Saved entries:

'''

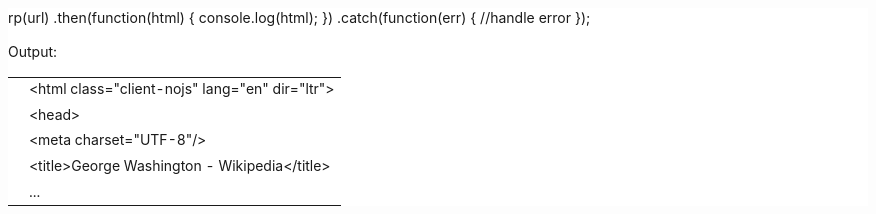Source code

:<td id="file-potusparse-js-v1-LC4">rp(url)</td>
</tr>
<tr>
<td id="file-potusparse-js-v1-L5" data-line-number="5">
</td>
<td id="file-potusparse-js-v1-LC5">.then(function(html) {</td>
</tr>
<tr>
<td id="file-potusparse-js-v1-L6" data-line-number="6">
</td>
<td id="file-potusparse-js-v1-LC6">console.log(html);</td>
</tr>
<tr>
<td id="file-potusparse-js-v1-L7" data-line-number="7">
</td>
<td id="file-potusparse-js-v1-LC7">})</td>
</tr>
<tr>
<td id="file-potusparse-js-v1-L8" data-line-number="8">
</td>
<td id="file-potusparse-js-v1-LC8">.catch(function(err) {</td>
</tr>
<tr>
<td id="file-potusparse-js-v1-L9" data-line-number="9">
</td>
<td id="file-potusparse-js-v1-LC9">//handle error</td>
</tr>
<tr>
<td id="file-potusparse-js-v1-L10" data-line-number="10">
</td>
<td id="file-potusparse-js-v1-LC10">});</td>
</tr>
</tbody>
</table>

Output:

<table data-tab-size="8" data-paste-markdown-skip="">
<tbody>
<tr>
<td id="file-potusparse-js-v1-output-L1" data-line-number="1">
</td>
<td id="file-potusparse-js-v1-output-LC1">&lt;html class="client-nojs" lang="en" dir="ltr"&gt;</td>
</tr>
<tr>
<td id="file-potusparse-js-v1-output-L2" data-line-number="2">
</td>
<td id="file-potusparse-js-v1-output-LC2">&lt;head&gt;</td>
</tr>
<tr>
<td id="file-potusparse-js-v1-output-L3" data-line-number="3">
</td>
<td id="file-potusparse-js-v1-output-LC3">&lt;meta charset="UTF-8"/&gt;</td>
</tr>
<tr>
<td id="file-potusparse-js-v1-output-L4" data-line-number="4">
</td>
<td id="file-potusparse-js-v1-output-LC4">&lt;title&gt;George Washington - Wikipedia&lt;/title&gt;</td>
</tr>
<tr>
<td id="file-potusparse-js-v1-output-L5" data-line-number="5">
</td>
<td id="file-potusparse-js-v1-output-LC5">...</td>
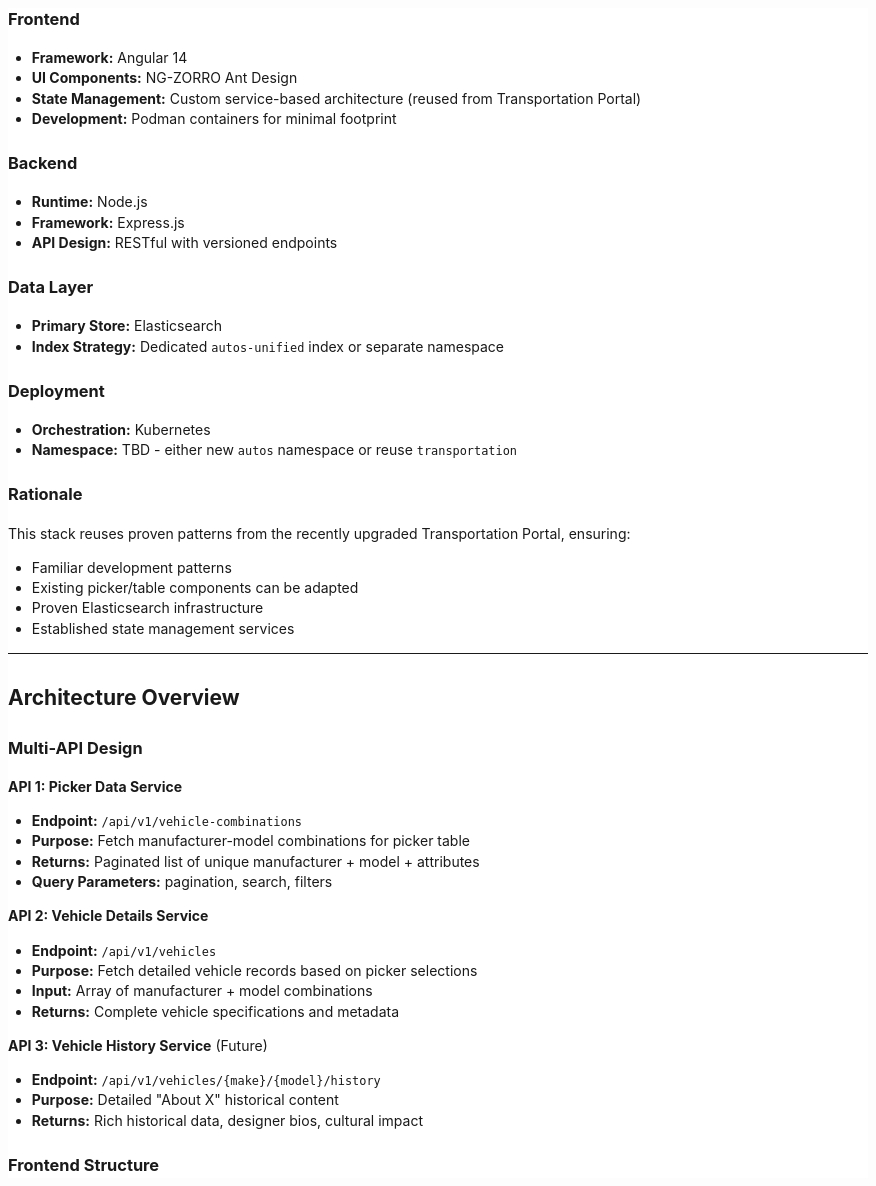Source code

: ### Frontend
- **Framework:** Angular 14
- **UI Components:** NG-ZORRO Ant Design
- **State Management:** Custom service-based architecture (reused from Transportation Portal)
- **Development:** Podman containers for minimal footprint

### Backend
- **Runtime:** Node.js
- **Framework:** Express.js
- **API Design:** RESTful with versioned endpoints

### Data Layer
- **Primary Store:** Elasticsearch
- **Index Strategy:** Dedicated `autos-unified` index or separate namespace

### Deployment
- **Orchestration:** Kubernetes
- **Namespace:** TBD - either new `autos` namespace or reuse `transportation`

### Rationale
This stack reuses proven patterns from the recently upgraded Transportation Portal, ensuring:
- Familiar development patterns
- Existing picker/table components can be adapted
- Proven Elasticsearch infrastructure
- Established state management services

---

## Architecture Overview

### Multi-API Design

**API 1: Picker Data Service**
- **Endpoint:** `/api/v1/vehicle-combinations`
- **Purpose:** Fetch manufacturer-model combinations for picker table
- **Returns:** Paginated list of unique manufacturer + model + attributes
- **Query Parameters:** pagination, search, filters

**API 2: Vehicle Details Service**
- **Endpoint:** `/api/v1/vehicles`
- **Purpose:** Fetch detailed vehicle records based on picker selections
- **Input:** Array of manufacturer + model combinations
- **Returns:** Complete vehicle specifications and metadata

**API 3: Vehicle History Service** (Future)
- **Endpoint:** `/api/v1/vehicles/{make}/{model}/history`
- **Purpose:** Detailed "About X" historical content
- **Returns:** Rich historical data, designer bios, cultural impact

### Frontend Structure
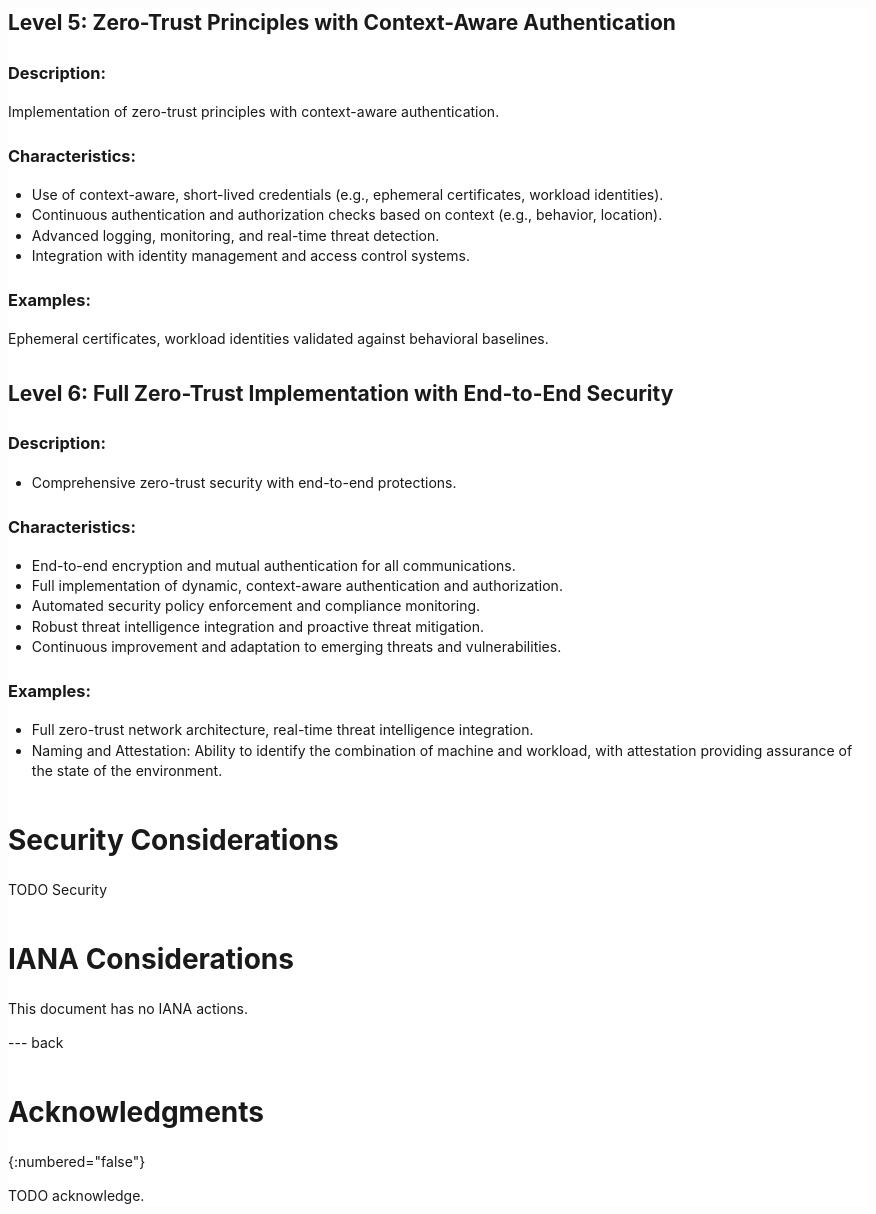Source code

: ## Level 5: Zero-Trust Principles with Context-Aware Authentication

### Description:
Implementation of zero-trust principles with context-aware authentication.

### Characteristics:
- Use of context-aware, short-lived credentials (e.g., ephemeral certificates, workload identities).
- Continuous authentication and authorization checks based on context (e.g., behavior, location).
- Advanced logging, monitoring, and real-time threat detection.
- Integration with identity management and access control systems.

### Examples:
Ephemeral certificates, workload identities validated against behavioral baselines.

## Level 6: Full Zero-Trust Implementation with End-to-End Security

### Description:
- Comprehensive zero-trust security with end-to-end protections.

### Characteristics:
- End-to-end encryption and mutual authentication for all communications.
- Full implementation of dynamic, context-aware authentication and authorization.
- Automated security policy enforcement and compliance monitoring.
- Robust threat intelligence integration and proactive threat mitigation.
- Continuous improvement and adaptation to emerging threats and vulnerabilities.

### Examples:
- Full zero-trust network architecture, real-time threat intelligence integration.
- Naming and Attestation: Ability to identify the combination of machine and workload, with attestation providing assurance of the state of the environment.

# Security Considerations

TODO Security


# IANA Considerations

This document has no IANA actions.


--- back

# Acknowledgments
{:numbered="false"}

TODO acknowledge.
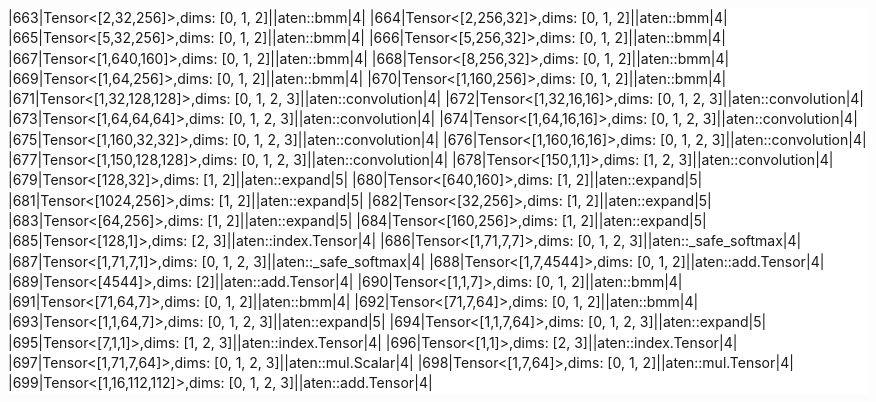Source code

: |663|Tensor<[2,32,256]>,dims: [0, 1, 2]||aten::bmm|4|
|664|Tensor<[2,256,32]>,dims: [0, 1, 2]||aten::bmm|4|
|665|Tensor<[5,32,256]>,dims: [0, 1, 2]||aten::bmm|4|
|666|Tensor<[5,256,32]>,dims: [0, 1, 2]||aten::bmm|4|
|667|Tensor<[1,640,160]>,dims: [0, 1, 2]||aten::bmm|4|
|668|Tensor<[8,256,32]>,dims: [0, 1, 2]||aten::bmm|4|
|669|Tensor<[1,64,256]>,dims: [0, 1, 2]||aten::bmm|4|
|670|Tensor<[1,160,256]>,dims: [0, 1, 2]||aten::bmm|4|
|671|Tensor<[1,32,128,128]>,dims: [0, 1, 2, 3]||aten::convolution|4|
|672|Tensor<[1,32,16,16]>,dims: [0, 1, 2, 3]||aten::convolution|4|
|673|Tensor<[1,64,64,64]>,dims: [0, 1, 2, 3]||aten::convolution|4|
|674|Tensor<[1,64,16,16]>,dims: [0, 1, 2, 3]||aten::convolution|4|
|675|Tensor<[1,160,32,32]>,dims: [0, 1, 2, 3]||aten::convolution|4|
|676|Tensor<[1,160,16,16]>,dims: [0, 1, 2, 3]||aten::convolution|4|
|677|Tensor<[1,150,128,128]>,dims: [0, 1, 2, 3]||aten::convolution|4|
|678|Tensor<[150,1,1]>,dims: [1, 2, 3]||aten::convolution|4|
|679|Tensor<[128,32]>,dims: [1, 2]||aten::expand|5|
|680|Tensor<[640,160]>,dims: [1, 2]||aten::expand|5|
|681|Tensor<[1024,256]>,dims: [1, 2]||aten::expand|5|
|682|Tensor<[32,256]>,dims: [1, 2]||aten::expand|5|
|683|Tensor<[64,256]>,dims: [1, 2]||aten::expand|5|
|684|Tensor<[160,256]>,dims: [1, 2]||aten::expand|5|
|685|Tensor<[128,1]>,dims: [2, 3]||aten::index.Tensor|4|
|686|Tensor<[1,71,7,7]>,dims: [0, 1, 2, 3]||aten::_safe_softmax|4|
|687|Tensor<[1,71,7,1]>,dims: [0, 1, 2, 3]||aten::_safe_softmax|4|
|688|Tensor<[1,7,4544]>,dims: [0, 1, 2]||aten::add.Tensor|4|
|689|Tensor<[4544]>,dims: [2]||aten::add.Tensor|4|
|690|Tensor<[1,1,7]>,dims: [0, 1, 2]||aten::bmm|4|
|691|Tensor<[71,64,7]>,dims: [0, 1, 2]||aten::bmm|4|
|692|Tensor<[71,7,64]>,dims: [0, 1, 2]||aten::bmm|4|
|693|Tensor<[1,1,64,7]>,dims: [0, 1, 2, 3]||aten::expand|5|
|694|Tensor<[1,1,7,64]>,dims: [0, 1, 2, 3]||aten::expand|5|
|695|Tensor<[7,1,1]>,dims: [1, 2, 3]||aten::index.Tensor|4|
|696|Tensor<[1,1]>,dims: [2, 3]||aten::index.Tensor|4|
|697|Tensor<[1,71,7,64]>,dims: [0, 1, 2, 3]||aten::mul.Scalar|4|
|698|Tensor<[1,7,64]>,dims: [0, 1, 2]||aten::mul.Tensor|4|
|699|Tensor<[1,16,112,112]>,dims: [0, 1, 2, 3]||aten::add.Tensor|4|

'''

If a line above holds the string "based", return it as it stands.

__RESULT OF THIS TASK__:
- **State Management:** Custom service-based architecture (reused from Transportation Portal)
- **Purpose:** Fetch detailed vehicle records based on picker selections
- Continuous authentication and authorization checks based on context (e.g., behavior, location).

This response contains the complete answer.